The Christian humanist Thomas Erpenius studied a Peshitta Pentateuch manuscript brought back from the Middle East by his father. In 1616, Erpenius founded a printing press that produced the first printed Peshitta Old Testament in 1622. In 1645, Edward Pococke published the first critical edition of the Peshitta New Testament based on several manuscripts.
The discovery of the Peshitta opened up the world of Syriac biblical scholarship to European academics. Subsequent study of Peshitta manuscripts and critical editions contributed greatly to knowledge about textual history and the development of textual criticism principles.
The Crawford Manuscript
In 1842, manuscripts acquired from the Nitrian Desert in Egypt were given to the Bodleian Library in Oxford by Robert Curzon and Henry Tattam. Among these texts was a late 9th or early 10th century Peshitta manuscript containing the Gospels. This manuscript is known as the ‘Crawford Manuscript’ after one of its early owners, Claudius James Rich.
The Syriac text of the Crawford Manuscript exhibits the Western type of Syrian text. It contains the Pericope Adulterae (John 7:53-8:11) and the longer ending of Mark (Mark 16:9-20). There are illuminations of the four evangelists before each Gospel. Scholars debate whether it was produced in Palestine or Egypt based on similarities to other manuscripts.

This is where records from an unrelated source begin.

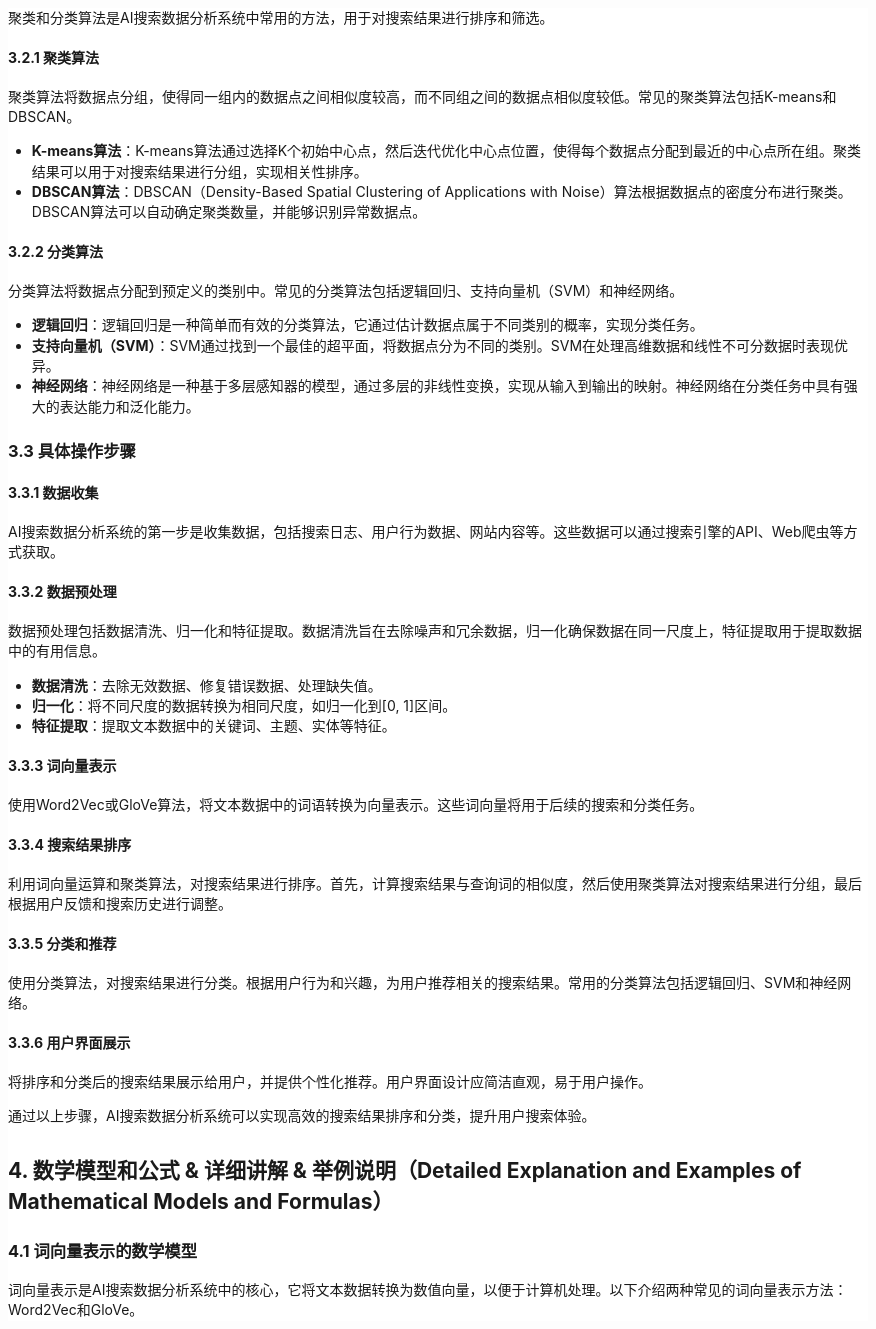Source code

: 聚类和分类算法是AI搜索数据分析系统中常用的方法，用于对搜索结果进行排序和筛选。

#### 3.2.1 聚类算法

聚类算法将数据点分组，使得同一组内的数据点之间相似度较高，而不同组之间的数据点相似度较低。常见的聚类算法包括K-means和DBSCAN。

- **K-means算法**：K-means算法通过选择K个初始中心点，然后迭代优化中心点位置，使得每个数据点分配到最近的中心点所在组。聚类结果可以用于对搜索结果进行分组，实现相关性排序。
- **DBSCAN算法**：DBSCAN（Density-Based Spatial Clustering of Applications with Noise）算法根据数据点的密度分布进行聚类。DBSCAN算法可以自动确定聚类数量，并能够识别异常数据点。

#### 3.2.2 分类算法

分类算法将数据点分配到预定义的类别中。常见的分类算法包括逻辑回归、支持向量机（SVM）和神经网络。

- **逻辑回归**：逻辑回归是一种简单而有效的分类算法，它通过估计数据点属于不同类别的概率，实现分类任务。
- **支持向量机（SVM）**：SVM通过找到一个最佳的超平面，将数据点分为不同的类别。SVM在处理高维数据和线性不可分数据时表现优异。
- **神经网络**：神经网络是一种基于多层感知器的模型，通过多层的非线性变换，实现从输入到输出的映射。神经网络在分类任务中具有强大的表达能力和泛化能力。

### 3.3 具体操作步骤

#### 3.3.1 数据收集

AI搜索数据分析系统的第一步是收集数据，包括搜索日志、用户行为数据、网站内容等。这些数据可以通过搜索引擎的API、Web爬虫等方式获取。

#### 3.3.2 数据预处理

数据预处理包括数据清洗、归一化和特征提取。数据清洗旨在去除噪声和冗余数据，归一化确保数据在同一尺度上，特征提取用于提取数据中的有用信息。

- **数据清洗**：去除无效数据、修复错误数据、处理缺失值。
- **归一化**：将不同尺度的数据转换为相同尺度，如归一化到[0, 1]区间。
- **特征提取**：提取文本数据中的关键词、主题、实体等特征。

#### 3.3.3 词向量表示

使用Word2Vec或GloVe算法，将文本数据中的词语转换为向量表示。这些词向量将用于后续的搜索和分类任务。

#### 3.3.4 搜索结果排序

利用词向量运算和聚类算法，对搜索结果进行排序。首先，计算搜索结果与查询词的相似度，然后使用聚类算法对搜索结果进行分组，最后根据用户反馈和搜索历史进行调整。

#### 3.3.5 分类和推荐

使用分类算法，对搜索结果进行分类。根据用户行为和兴趣，为用户推荐相关的搜索结果。常用的分类算法包括逻辑回归、SVM和神经网络。

#### 3.3.6 用户界面展示

将排序和分类后的搜索结果展示给用户，并提供个性化推荐。用户界面设计应简洁直观，易于用户操作。

通过以上步骤，AI搜索数据分析系统可以实现高效的搜索结果排序和分类，提升用户搜索体验。

## 4. 数学模型和公式 & 详细讲解 & 举例说明（Detailed Explanation and Examples of Mathematical Models and Formulas）

### 4.1 词向量表示的数学模型

词向量表示是AI搜索数据分析系统中的核心，它将文本数据转换为数值向量，以便于计算机处理。以下介绍两种常见的词向量表示方法：Word2Vec和GloVe。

Even as one of the latest Peshitta Gospel manuscripts, the Crawford text is important because the copyist reproduced the work carefully. The manuscript thus represents an excellent exemplar of the Peshitta Gospels tradition, untainted by major scribal embellishment. It provides insight into the continuous Peshitta text used widely in the early church.
Continued Use in the 21st Century
Today the Peshitta remains the official Bible for the liturgy and worship of several Syriac churches. It is the basis for modern expositions and patrimonial commentary within these church traditions. The text continues to play an important role in maintaining the identity and cohesiveness of Aramaic-speaking Christian groups.
Within academia, the Peshitta is the focus of ongoing study as scholars examine new manuscripts and critical editions. Analysis of Peshitta readings continues to contribute to establishing the original New Testament text. The connections between Syriac, Hebrew, and Greek biblical traditions are fruitful avenues of investigation.
After falling into obscurity in the Western world for many centuries, the Peshitta has regained recognition as an essential ancient translation of the Bible. Critical study of the Peshitta has expanded as more scholars are trained in Aramaic. Continued research initiatives promise to reveal much more about the history and influence of this important biblical text.